## TASK DIRECTIONS
Retype, word for word, every line from the one holding "focal_35mm: 16" through the one holding "focal_mm: 16" in the entries below, both included, and only those lines.

## DATA EXTRACT
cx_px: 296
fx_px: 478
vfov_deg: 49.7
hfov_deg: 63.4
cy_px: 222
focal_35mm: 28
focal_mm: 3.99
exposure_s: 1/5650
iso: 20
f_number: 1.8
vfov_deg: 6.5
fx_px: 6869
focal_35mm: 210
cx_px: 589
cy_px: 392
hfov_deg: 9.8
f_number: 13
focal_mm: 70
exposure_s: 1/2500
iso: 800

...

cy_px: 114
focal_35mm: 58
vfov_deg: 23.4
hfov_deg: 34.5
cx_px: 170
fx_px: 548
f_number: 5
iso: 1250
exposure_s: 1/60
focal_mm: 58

* * *

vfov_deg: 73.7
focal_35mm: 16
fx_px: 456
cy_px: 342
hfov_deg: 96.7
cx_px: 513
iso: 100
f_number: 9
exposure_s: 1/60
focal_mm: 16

## PROBLEM SOLUTION
focal_35mm: 16
fx_px: 456
cy_px: 342
hfov_deg: 96.7
cx_px: 513
iso: 100
f_number: 9
exposure_s: 1/60
focal_mm: 16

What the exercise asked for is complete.